Очень смеялся Миша, когда жадная мельничиха хмельных уток приняла за дохлых и ощипала их до перышка, чтобы добро не пропадало.
Ещё громче хохотал Миша над концом рассказа, когда голые, ощипанные утки в себя пришли. Ожили. На ноги поднялись, и мельничиха на всю улицу выла: уток жалела.
И дед хохотал, рассказывая внуку эту смешную байку.
А внук вдруг задумался и сказал:
– А что, дедушка, если лесную птицу хмельными ягодами накормить… Бери тогда большущих тетеревов без ружья.
Дед вначале посмеялся над внуковой выдумкой, а потом задумался. И было над чем.
В тайге зимой тетерева держатся стайками. Голодные птицы падки на всякую пищу. И если насыпать тетеревам хмельных можжевеловых ягод, брусники, черники и всего того, чем они кормятся, может быть, и в самом деле без ружья можно будет птицу добывать.

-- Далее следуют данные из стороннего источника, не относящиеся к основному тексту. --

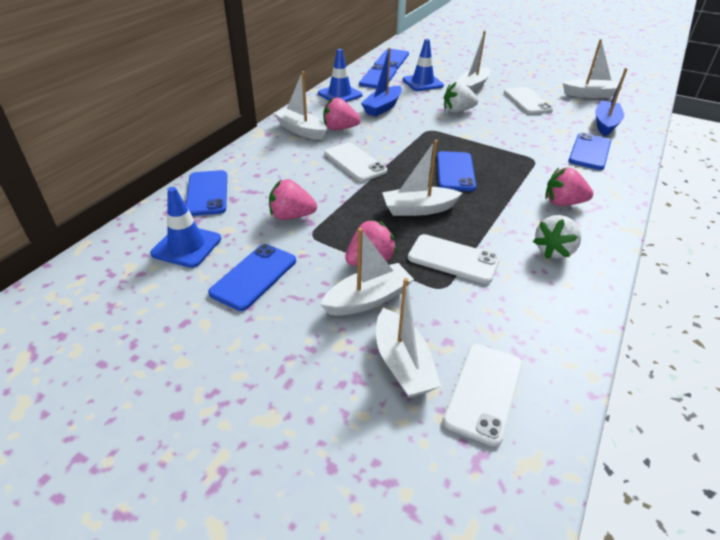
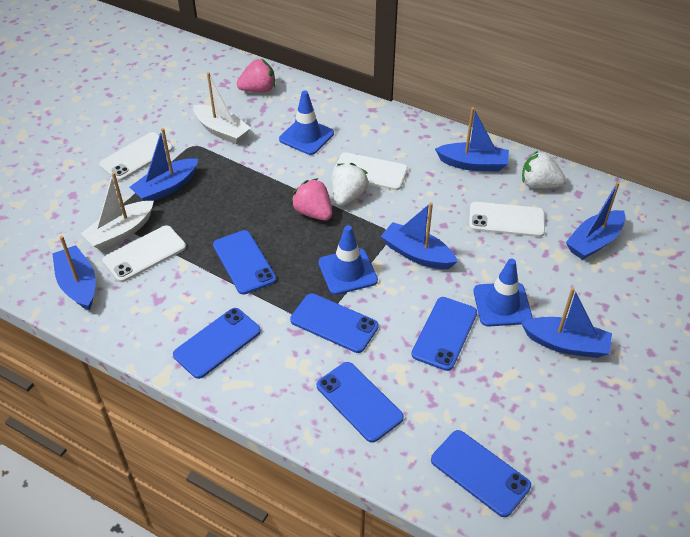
blue boat: 2 -> 6
pink strawberry: 4 -> 2
white boat: 6 -> 2

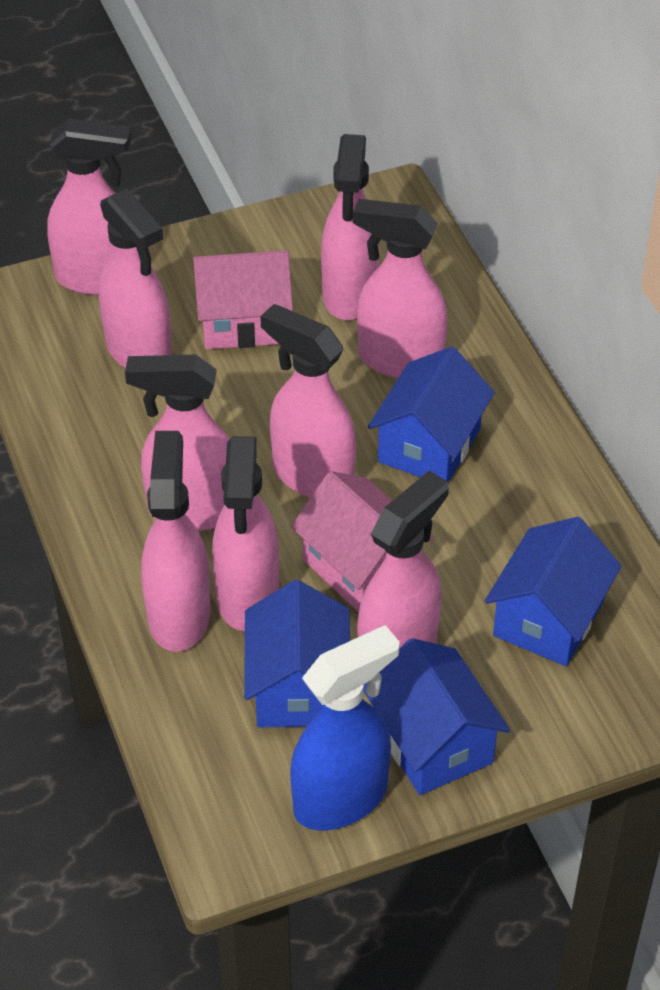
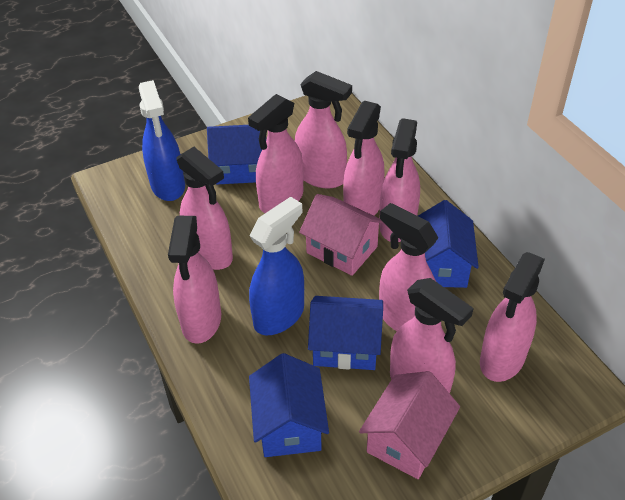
blue spray bottle: 1 -> 2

Поразмыслил дед над внуковой подсказкой и принялся настаивать хмельные ягоды. Хоть и не верил дед в эту хитрость, а отчего не попробовать, внука не потешить.
Настоял дед множество ягод. Чуть не целое лукошко их наморозил. Отправился с внуком в тайгу на тетеревиное место. Поставил кормушечку в виде столика, насыпал на стол хмельное угощение и был таков.
– Вечером, внук, придём. Посмотрим, что будет.
Пришёл Миша с дедом под вечерок. Крадутся к полянке. Видят: по кормушке большущий тетерев ходит. Пошатывается.
– Не спугнуть бы, – предупреждает дед.
Какое там! Тетерев себя не помнит – никого не видит. Бормочет, как пьяный дурак. Бери и клади его в мешок.